╭─ RECORDS FOR THE TASK
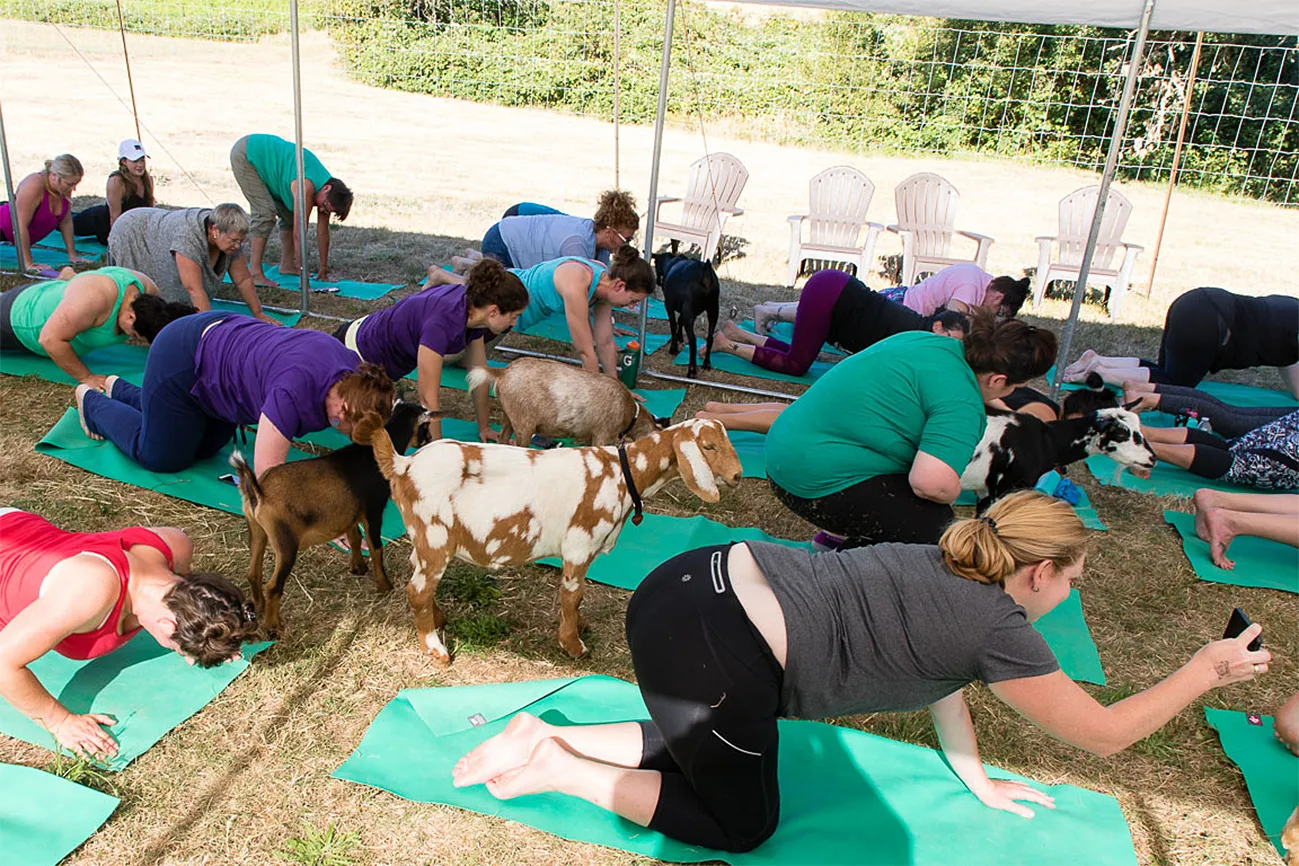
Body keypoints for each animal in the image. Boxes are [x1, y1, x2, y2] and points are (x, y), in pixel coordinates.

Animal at [956, 405, 1158, 508]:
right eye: (1121, 434)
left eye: (1139, 428)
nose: (1152, 458)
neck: (1047, 442)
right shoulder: (1006, 489)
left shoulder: (984, 490)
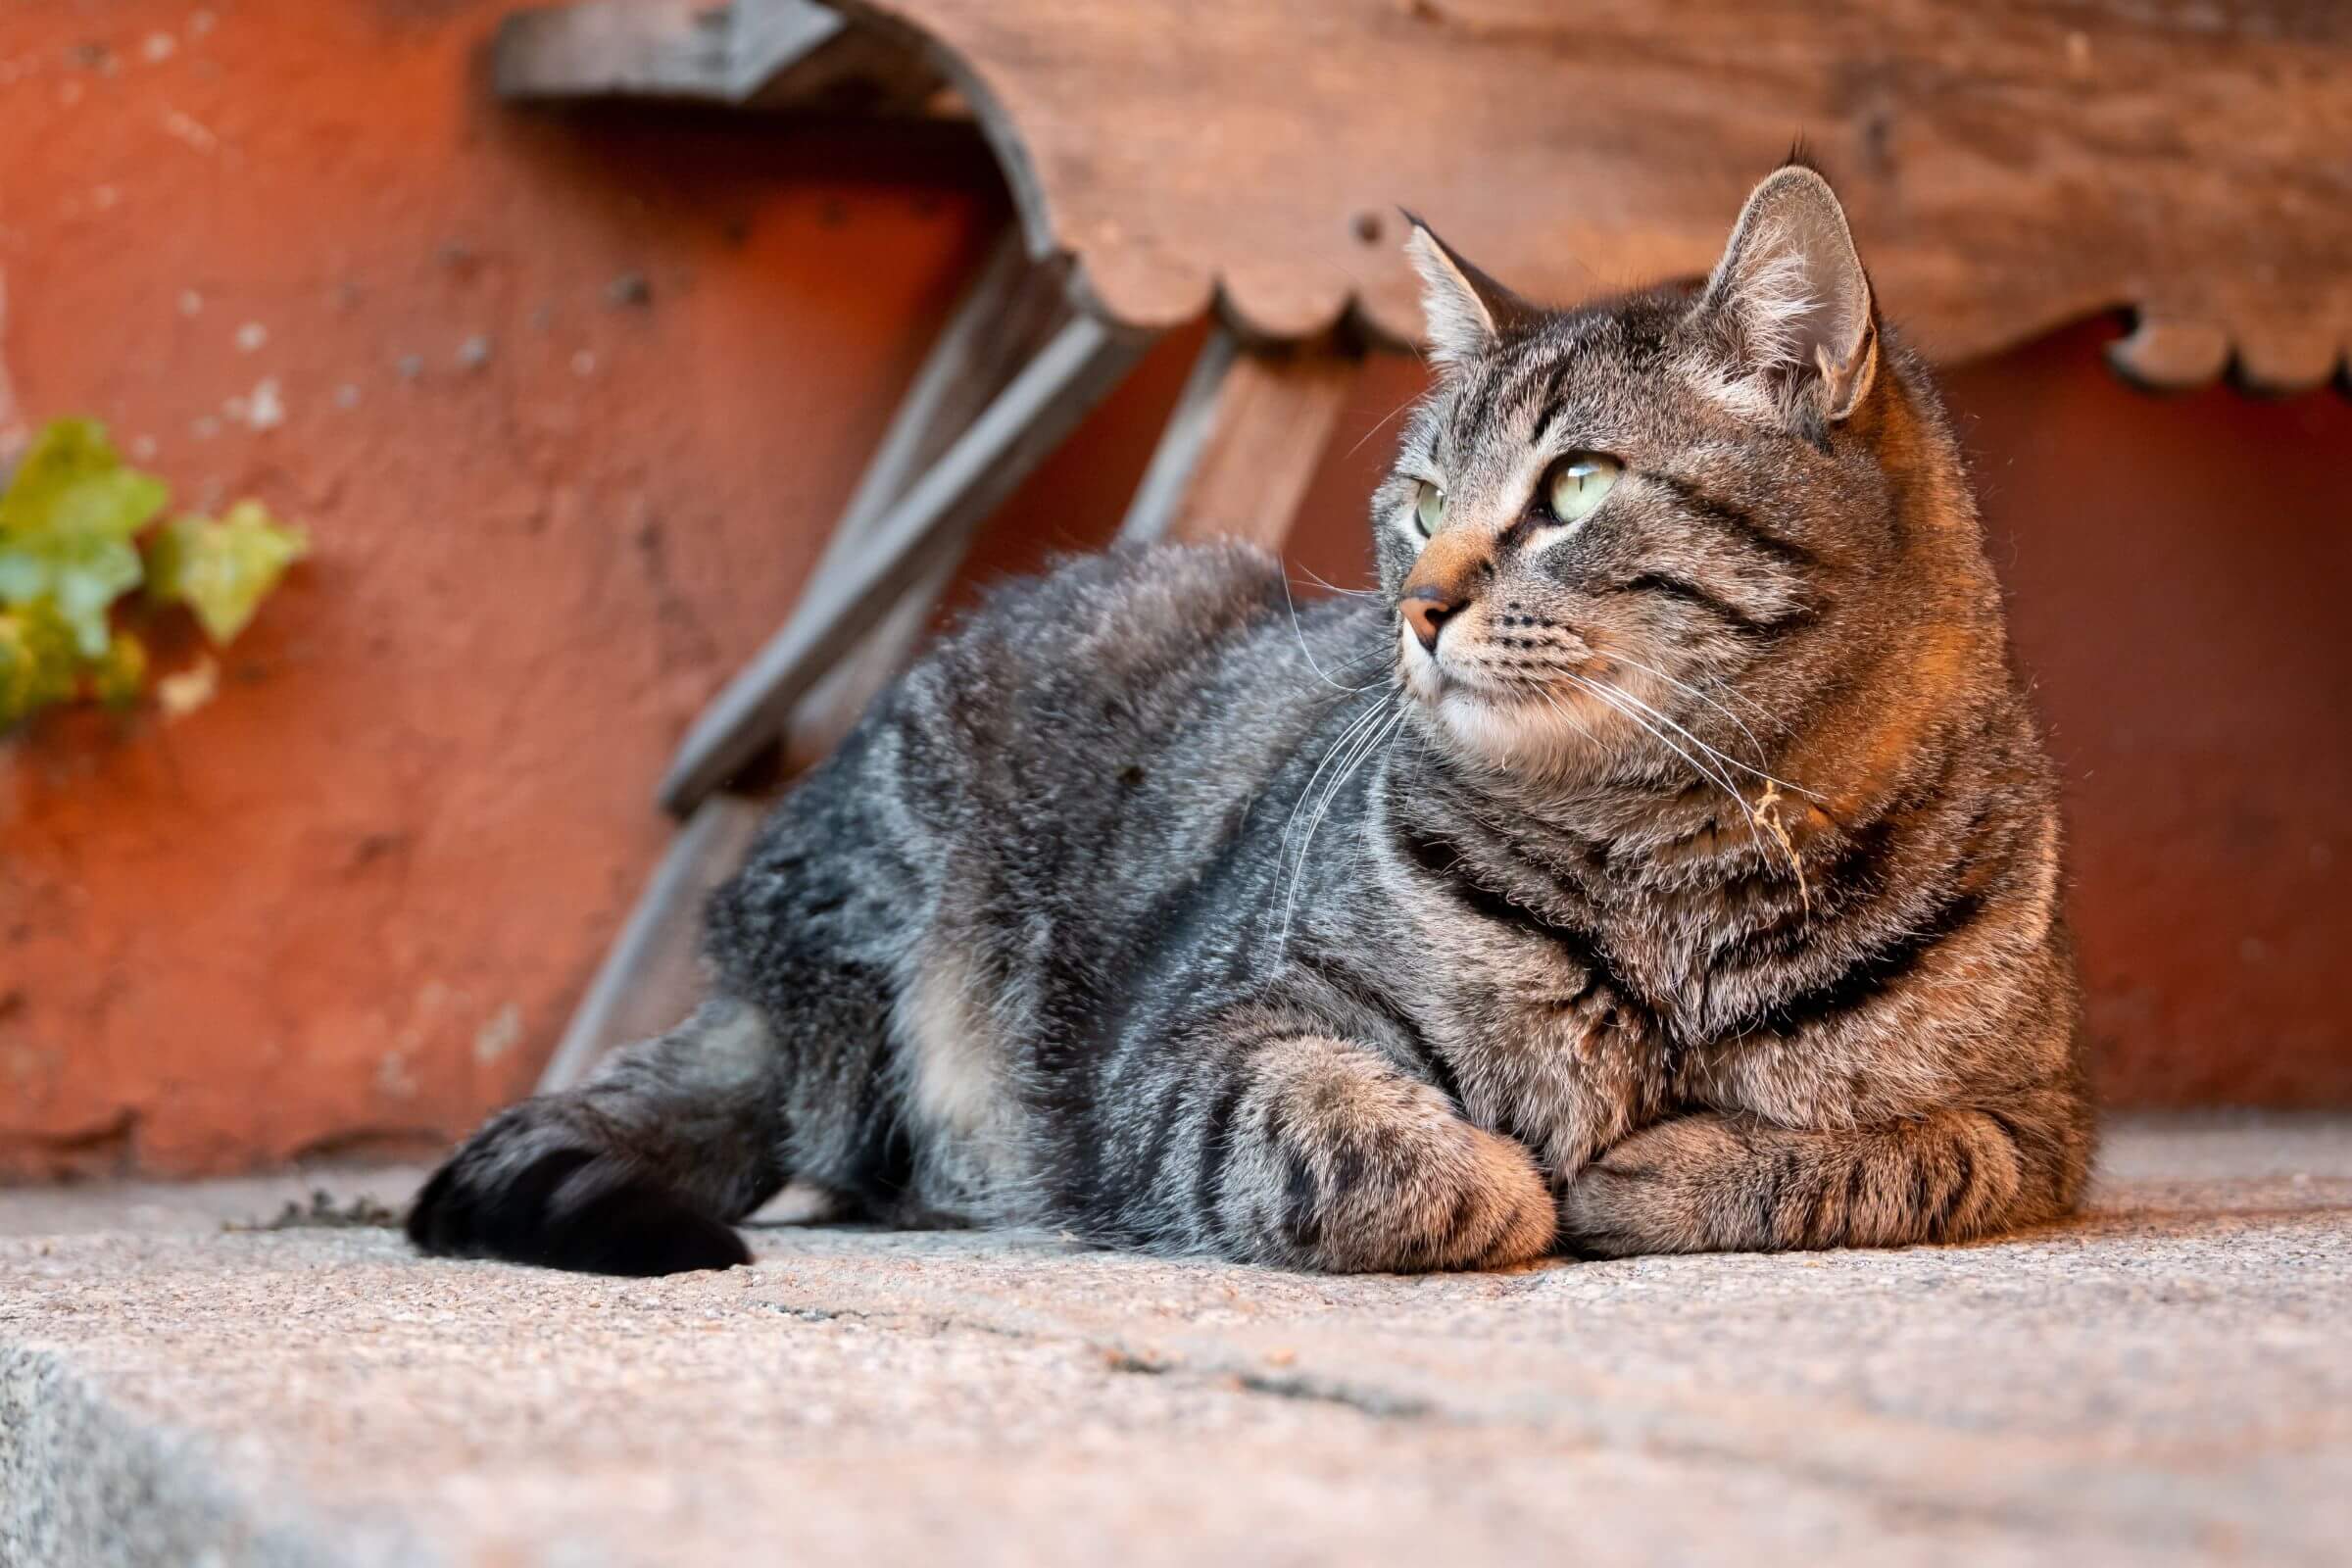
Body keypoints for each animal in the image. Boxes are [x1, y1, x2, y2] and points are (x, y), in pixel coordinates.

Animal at [409, 162, 2097, 1278]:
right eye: (1418, 494)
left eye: (1574, 488)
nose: (1420, 602)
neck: (1667, 870)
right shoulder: (1201, 1036)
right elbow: (1349, 1141)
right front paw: (1499, 1183)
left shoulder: (2036, 1123)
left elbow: (1879, 1162)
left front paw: (1657, 1171)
╰─
**EXERCISE GOAL**
What is needed is how many lines of the listing include the string "shoulder", given as a bare number.

**THE ANSWER**
4